Recalibration Day

Day 6 of the protocol. Sunday is empty on purpose — the bridge between the old Tuesday-anchored week and the new Monday-anchored cadence. Plus NAD+ splits from one weekly pulse to two.

Cinematic dark editorial still-life of luminous glass vials with a syringe and translucent calendar grid overlay — Blade Runner cyberpunk Medellín aesthetic, no people

Day 6 of the protocol. Sunday. Zero injections.

Not because rest is the hero — because tomorrow the cadence flips, and a one-time empty Sunday is the cleanest way to land on the new structure. Two changes go live with Monday's reset: the weekly anchor moves from Tue to Mon, and NAD+ splits from a single 500 mg shot to two 250 mg shots.

Today is empty on purpose

Under the original Tue-anchored cadence, today (Sun) would have been the final CJC + Ipa pulse of week one. Under the new Mon-anchored cadence, Sun is the rest day. The transition between the two costs exactly two skipped pulses — that's the bridge fee.

It's worth paying. Going forward the calendar week, the kids' school week, the gym week, the keto week, and the protocol week all start Monday. One rhythm. No mental cost converting between two week-models for the rest of the year.

Why NAD+ splits to 2 × 250 mg

The single 500 mg pulse delivered the full NAD+ rush — methylation stress, vasodilation, sympathetic spike, the works. Useful as a once-a-week experience. Less useful as a recurring scheduling problem when training and meetings collide with the 90-minute post-injection window.

The pharmacology favors the split:

Cellular benefit is driven by the weekly area-under-the-curve, not by peak concentration. Two 250 mg pulses three days apart deliver roughly the same total tissue NAD+ replenishment as one 500 mg pulse — possibly slightly better, since smaller boluses don't saturate the extracellular degradation pathway.

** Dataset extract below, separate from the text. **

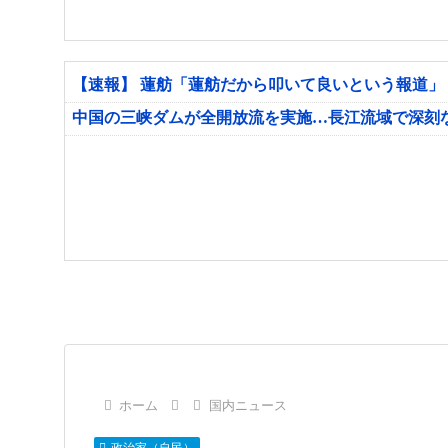
【速報】 蓮舫「蓮舫だから叩いて良いという報道」
中国の三峡ダムが全開放流を実施…長江流域で深刻
ホーム
国内ニュース
政治家（自民）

Acute side-effect load is roughly linear with dose. 250 mg gives about half the rush per shot. Over the week the total side-effect load is similar, but it's distributed instead of concentrated.

Operational — splitting decouples NAD+ from training. Single 500 mg always landed on Tue and Tue training had to navigate the rush. Split lets each pulse get scheduled around training windows independently.

First split-dose pulse: Tue May 5. Second: Fri May 8. Three-day spacing both directions.

The new weekly schedule

Effective Monday May 4. 22 injections per week across 6 active days, with Sunday clean.

Day Theme Window Compounds Sticks
Mon Reset day AM Retatrutide • Testosterone • BPC-157 • TB-500 4
Tue NAD+ pulse #1 AM
PM
HCG • NAD+ 250mg • BPC-157
CJC-1295 • Ipamorelin
5
Wed Lightest active day AM
PM
BPC-157
CJC-1295 • Ipamorelin
3
Thu TB-500 #2 AM
PM
TB-500 • BPC-157
CJC-1295 • Ipamorelin
4
Fri NAD+ pulse #2 / last BPC AM
PM
NAD+ 250mg • BPC-157
CJC-1295 • Ipamorelin
4
Sat Pre-bed only PM CJC-1295 • Ipamorelin 2
Sun REST No injections — full GH-axis washout 0
TOTAL 22 / week

AM injections happen in a single morning session. PM injections (CJC-1295 + Ipamorelin) are the pre-bed pulse, 22:00 to 22:30 — close enough to sleep onset that the GH peptide activation phase overlaps with deep sleep, far enough that the alertness bump doesn't push bedtime.

Quadrant rotation runs week-to-week. Each compound takes a different abdomen quadrant on the day, and assignments shift one quadrant clockwise the following week. Skin gets full recovery between repeat sites.

Where this fits

This is week 2 of a 24-week protocol. Week 1 was the rocket leaving the pad — covered in Just Warming Up and Veins, Dreams, Half-Meals. The NAD+ rush experience from Day 2 is what motivated the split. From Panel to Protocol and From Protocol to Practice cover how the original schedule was built.

The protocol stops being a script and starts being a system once you start refining it from inside. This is the first refinement that originated from running the protocol, not from designing it.